▸ **Given passage**:
===


ON BLU-RAY:

“The Tomb of Ligeia”: KL Studio Classics’ fall roll-out of Vincent Price titles continues with this 1964 Gothic horror thriller, the last of the actor’s Edgar Allan Poe adaptions with director Roger Corman, this one adapted by Robert Towne (one of his first assignments). You get the sense of the famously penny-pinching filmmaker trying to class this one up, shooting in London with a mostly British cast, but of course, classiness is somewhat at odds with this gnarly little movies, and the result is a good deal duller than the likes of, say, “The Raven” or “House of Usher.”But it has its mood to spare and some genuinely effective moments, many of them due to Arthur Grant’s snazzy cinematography and Price’s surprisingly reserved performance. (Includes audio commentaries, “Trailers from Hell” with Joe Dante, and theatrical trailer.)

===

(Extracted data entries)
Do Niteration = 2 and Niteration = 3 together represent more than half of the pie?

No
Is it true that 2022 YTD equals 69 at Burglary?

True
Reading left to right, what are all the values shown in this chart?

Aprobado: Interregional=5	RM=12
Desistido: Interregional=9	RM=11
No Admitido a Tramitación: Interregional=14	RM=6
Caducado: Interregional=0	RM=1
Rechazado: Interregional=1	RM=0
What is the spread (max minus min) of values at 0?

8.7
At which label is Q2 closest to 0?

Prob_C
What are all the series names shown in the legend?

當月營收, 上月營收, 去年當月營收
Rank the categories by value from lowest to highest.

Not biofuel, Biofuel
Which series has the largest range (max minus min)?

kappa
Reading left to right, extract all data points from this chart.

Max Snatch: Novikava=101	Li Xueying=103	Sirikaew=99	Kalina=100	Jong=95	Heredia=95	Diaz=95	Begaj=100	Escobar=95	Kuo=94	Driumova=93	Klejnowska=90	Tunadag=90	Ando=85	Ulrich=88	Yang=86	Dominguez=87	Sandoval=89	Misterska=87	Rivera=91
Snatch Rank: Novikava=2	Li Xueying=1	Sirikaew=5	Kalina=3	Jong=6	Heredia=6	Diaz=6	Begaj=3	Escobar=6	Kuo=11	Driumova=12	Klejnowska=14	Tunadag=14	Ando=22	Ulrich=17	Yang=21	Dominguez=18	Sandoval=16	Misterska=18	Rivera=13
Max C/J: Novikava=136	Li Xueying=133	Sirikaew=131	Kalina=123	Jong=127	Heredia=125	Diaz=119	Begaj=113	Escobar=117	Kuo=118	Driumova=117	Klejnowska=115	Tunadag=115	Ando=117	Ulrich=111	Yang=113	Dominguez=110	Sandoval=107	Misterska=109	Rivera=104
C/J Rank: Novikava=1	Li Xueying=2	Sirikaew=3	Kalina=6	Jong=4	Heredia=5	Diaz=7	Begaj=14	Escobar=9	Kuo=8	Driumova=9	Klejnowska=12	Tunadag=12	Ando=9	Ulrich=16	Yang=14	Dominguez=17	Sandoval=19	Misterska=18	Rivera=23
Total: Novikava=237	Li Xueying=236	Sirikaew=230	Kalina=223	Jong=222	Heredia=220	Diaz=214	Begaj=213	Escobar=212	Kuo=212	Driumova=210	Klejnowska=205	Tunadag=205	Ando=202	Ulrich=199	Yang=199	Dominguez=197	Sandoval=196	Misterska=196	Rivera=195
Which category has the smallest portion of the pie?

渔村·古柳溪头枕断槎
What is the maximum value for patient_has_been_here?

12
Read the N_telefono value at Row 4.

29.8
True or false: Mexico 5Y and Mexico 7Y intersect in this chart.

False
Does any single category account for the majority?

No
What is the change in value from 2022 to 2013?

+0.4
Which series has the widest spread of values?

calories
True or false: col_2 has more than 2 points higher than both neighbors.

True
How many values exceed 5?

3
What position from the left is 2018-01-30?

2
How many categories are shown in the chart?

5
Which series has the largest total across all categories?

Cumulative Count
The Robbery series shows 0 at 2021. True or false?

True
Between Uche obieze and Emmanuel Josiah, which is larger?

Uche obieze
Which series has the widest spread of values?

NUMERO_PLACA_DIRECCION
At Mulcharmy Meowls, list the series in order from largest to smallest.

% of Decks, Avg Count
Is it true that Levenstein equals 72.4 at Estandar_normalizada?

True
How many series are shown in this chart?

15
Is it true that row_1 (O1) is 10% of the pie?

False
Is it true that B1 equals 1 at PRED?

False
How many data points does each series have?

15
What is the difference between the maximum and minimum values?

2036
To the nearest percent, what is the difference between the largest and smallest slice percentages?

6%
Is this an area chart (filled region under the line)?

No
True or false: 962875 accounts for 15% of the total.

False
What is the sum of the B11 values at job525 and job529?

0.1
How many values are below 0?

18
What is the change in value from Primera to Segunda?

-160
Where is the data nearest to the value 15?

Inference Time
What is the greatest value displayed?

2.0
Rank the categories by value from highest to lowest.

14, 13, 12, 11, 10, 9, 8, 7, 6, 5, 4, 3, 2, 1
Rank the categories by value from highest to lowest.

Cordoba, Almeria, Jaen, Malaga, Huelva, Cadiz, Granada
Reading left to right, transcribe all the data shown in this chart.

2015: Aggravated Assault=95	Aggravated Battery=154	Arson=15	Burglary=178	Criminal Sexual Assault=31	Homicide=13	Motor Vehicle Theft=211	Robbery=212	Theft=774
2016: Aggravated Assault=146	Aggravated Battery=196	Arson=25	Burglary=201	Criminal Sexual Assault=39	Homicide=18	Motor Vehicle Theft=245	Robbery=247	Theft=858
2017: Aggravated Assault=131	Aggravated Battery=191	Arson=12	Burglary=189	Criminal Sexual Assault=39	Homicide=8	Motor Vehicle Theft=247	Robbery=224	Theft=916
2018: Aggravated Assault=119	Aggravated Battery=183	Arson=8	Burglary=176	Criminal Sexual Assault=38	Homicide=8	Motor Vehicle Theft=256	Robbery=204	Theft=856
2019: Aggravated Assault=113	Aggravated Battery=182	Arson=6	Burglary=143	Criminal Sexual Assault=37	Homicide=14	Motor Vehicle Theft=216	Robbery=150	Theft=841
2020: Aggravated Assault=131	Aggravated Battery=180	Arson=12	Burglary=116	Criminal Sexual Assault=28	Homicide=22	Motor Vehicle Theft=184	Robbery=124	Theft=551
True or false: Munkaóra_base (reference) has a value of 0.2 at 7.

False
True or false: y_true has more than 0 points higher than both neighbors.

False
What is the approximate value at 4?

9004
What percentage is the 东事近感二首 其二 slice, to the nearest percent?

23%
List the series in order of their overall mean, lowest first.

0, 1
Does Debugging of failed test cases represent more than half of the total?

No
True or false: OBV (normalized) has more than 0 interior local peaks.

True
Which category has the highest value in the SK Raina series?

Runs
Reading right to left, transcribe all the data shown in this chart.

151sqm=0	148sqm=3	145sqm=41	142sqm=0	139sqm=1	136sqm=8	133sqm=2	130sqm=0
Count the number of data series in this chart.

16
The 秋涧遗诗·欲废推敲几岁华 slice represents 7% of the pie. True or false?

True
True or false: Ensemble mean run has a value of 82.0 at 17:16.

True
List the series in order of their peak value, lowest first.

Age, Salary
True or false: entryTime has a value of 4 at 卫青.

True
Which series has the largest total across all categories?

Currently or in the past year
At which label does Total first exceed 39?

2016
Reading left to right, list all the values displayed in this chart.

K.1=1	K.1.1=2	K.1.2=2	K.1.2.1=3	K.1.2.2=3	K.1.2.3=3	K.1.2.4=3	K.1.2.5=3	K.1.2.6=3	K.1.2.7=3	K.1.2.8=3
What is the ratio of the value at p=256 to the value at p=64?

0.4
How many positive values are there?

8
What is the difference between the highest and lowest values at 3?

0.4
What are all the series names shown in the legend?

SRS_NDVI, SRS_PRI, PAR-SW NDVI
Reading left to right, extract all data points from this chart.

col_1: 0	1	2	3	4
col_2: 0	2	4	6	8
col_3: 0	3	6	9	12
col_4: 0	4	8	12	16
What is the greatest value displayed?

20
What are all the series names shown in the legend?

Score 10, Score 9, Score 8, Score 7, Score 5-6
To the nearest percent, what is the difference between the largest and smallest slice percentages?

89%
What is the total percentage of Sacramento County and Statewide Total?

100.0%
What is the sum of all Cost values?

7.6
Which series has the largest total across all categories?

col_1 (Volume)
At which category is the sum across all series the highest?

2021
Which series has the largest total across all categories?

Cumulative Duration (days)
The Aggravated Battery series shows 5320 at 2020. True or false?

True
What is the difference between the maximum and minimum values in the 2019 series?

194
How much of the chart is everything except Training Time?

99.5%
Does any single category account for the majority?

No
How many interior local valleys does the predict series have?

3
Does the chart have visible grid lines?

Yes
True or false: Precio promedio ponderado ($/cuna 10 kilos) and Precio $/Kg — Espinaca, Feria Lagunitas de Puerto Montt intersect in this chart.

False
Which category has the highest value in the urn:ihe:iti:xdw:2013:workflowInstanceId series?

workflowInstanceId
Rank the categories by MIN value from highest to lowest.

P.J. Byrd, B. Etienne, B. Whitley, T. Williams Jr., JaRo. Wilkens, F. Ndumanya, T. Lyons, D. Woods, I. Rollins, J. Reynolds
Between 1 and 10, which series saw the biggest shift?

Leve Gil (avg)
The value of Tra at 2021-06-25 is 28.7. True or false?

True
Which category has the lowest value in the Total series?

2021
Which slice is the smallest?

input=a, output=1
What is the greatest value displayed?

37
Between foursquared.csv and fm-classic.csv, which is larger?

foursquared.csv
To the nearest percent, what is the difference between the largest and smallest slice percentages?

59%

===

▸ **Action item**: Give back the full Blu-ray review of "The Tomb of Ligeia" word for word, with no changes to its wording, spelling or punctuation.

▸ **Answer to the problem**:

ON BLU-RAY:

“The Tomb of Ligeia”: KL Studio Classics’ fall roll-out of Vincent Price titles continues with this 1964 Gothic horror thriller, the last of the actor’s Edgar Allan Poe adaptions with director Roger Corman, this one adapted by Robert Towne (one of his first assignments). You get the sense of the famously penny-pinching filmmaker trying to class this one up, shooting in London with a mostly British cast, but of course, classiness is somewhat at odds with this gnarly little movies, and the result is a good deal duller than the likes of, say, “The Raven” or “House of Usher.”But it has its mood to spare and some genuinely effective moments, many of them due to Arthur Grant’s snazzy cinematography and Price’s surprisingly reserved performance. (Includes audio commentaries, “Trailers from Hell” with Joe Dante, and theatrical trailer.)